If you enjoyed my previous blog, “Hadoop Is the Elephant in the Room,” perhaps you’d be interested in what your organization might do with Hadoop. As I mentioned, the Hadoop World event this week showcased some of the biggest and most mature Hadoop implementations, such as those of eBay, Facebook, Twitter and Yahoo. Those of you who need 8,500 processors and 16 petabytes of storage like eBay likely already know about Hadoop. But is Hadoop relevant to organizations with less data that is still a lot?
For those not yet familiar with Hadoop, it is an open source software project with two key components: the Hadoop Distributed File System (HDFS) and a data processing and job scheduling technique called MapReduce. There are as many as nine other components depending on which distribution you use and other complementary tools or products from proprietary and open source software companies. In this post I’ll concentrate on why you might be interested in learning more about Hadoop and its components rather than explaining what each of the components does.
I see three common use cases for Hadoop:
1) To store and analyze large amounts of data without having to load the data into an RDBMS
2) To convert large amounts of unstructured or semistructured data (such as log files) into structured data so it can be loaded into an RDBMS
3) Or to perform complex analytics that are hard to express in SQL such as graph analysis and data mining.
Generally the factor that prompts organizations to consider Hadoop is data volume. Hadoop is designed to process large batches of data quickly. Several presenters at the conference said it enables them to do analyses that they couldn’t do previously. Often there is no real alternative to Hadoop to complete such analyses in a reasonable timeframe. The other initial attraction is cost savings derived from Hadoop being an open source technology, which holds down or eliminates software licensing and upgrade fees.
Hadoop World offered 45 breakout sessions. By far the largest market segment represented was Web-related businesses such as AOL, eBay, Facebook, Mozilla, Stumble Upon, Twitter, Yahoo and others. These organizations have to deal with large volumes of log files, search strings and social network data. Other market segments represented included media and advertising, financial services, healthcare and government intelligence.
In the media and advertising space, organizations are using Hadoop to perform best-ad-offer analysis and analyze performance of online videos to determine, for example, factors behind viewer abandonment. I was surprised that only a handful of the 900+ attendees identified themselves as being part of the financial services industry. Bank of America gave a presentation, but it didn’t go into a lot of detail on how it is using Hadoop. Chicago Mercantile Exchange speakers talked about how they analyze the daily streams of transaction data. As well I know of at least two firms (not part of the event) that are analyzing trade data with Hadoop back-testing trading algorithms. One chose Hadoop because it can express complex algorithms more easily than SQL. The other chose Hadoop to replace an RDBMS because of its cost advantages.

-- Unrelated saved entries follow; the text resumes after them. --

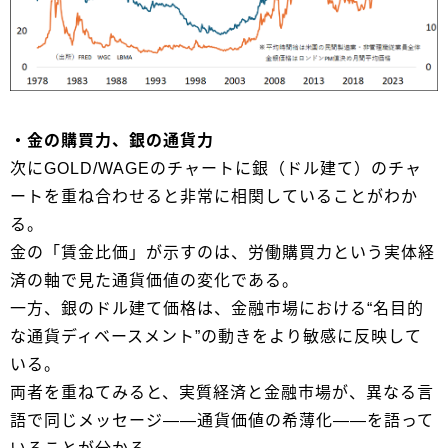
・金の購買力、銀の通貨力
次にGOLD/WAGEのチャートに銀（ドル建て）のチャ
ートを重ね合わせると非常に相関していることがわか
る。
金の「賃金比価」が示すのは、労働購買力という実体経
済の軸で見た通貨価値の変化である。
一方、銀のドル建て価格は、金融市場における“名目的
な通貨ディベースメント”の動きをより敏感に反映して
いる。
両者を重ねてみると、実質経済と金融市場が、異なる言
語で同じメッセージ――通貨価値の希薄化――を語って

In the healthcare space, one presentation discussed analyzing the intersection of mountains of electronic health records, treatment protocols and clinical outcomes. I also know of pharmaceutical organizations using Hadoop in the drug discovery process. And while I also know of Hadoop being used in the intelligence community, if I told about it I’d have to kill you. However it is easy to imagine that the intelligence community would be interested in social network analysis, digital image analysis and other analyses involving large amounts of data and/or complex algorithms that would be difficult to express in SQL.
For more use cases and examples of the popularity of Hadoop, see http://wiki.apache.org/hadoop/PoweredBy where close to 200 organizations have voluntarily listed information about it.
Having discussed the virtues of the technology, I also want to point out some caveats about it. First, Hadoop is not a real-time processing environment but a batch processing environment with response times measured in minutes or hours depending on data volumes. I heard several times at the event that just to start up a Hadoop job takes around 30 seconds. Your mileage may vary, but the point is it doesn’t provide subsecond or even few-seconds response times.
As well, Hadoop is not a database environment in the traditional sense. However, it can be used to store large amounts of data such as source files or detailed data that generally is not accessed on a frequent basis. Shifting some of this type of data to Hadoop can help reduce licensing costs of a traditional RDBMS. Frequently accessed data (typically the results of a Hadoop job) would be stored in an RDBMS for any type of ad-hoc or frequent query and analysis.
Whether your motivation is to achieve scalability, cost savings or complex analytics, Hadoop is a technology worth considering. At this point there are plenty of examples of its use you can draw upon to understand how it could be relevant to your organization.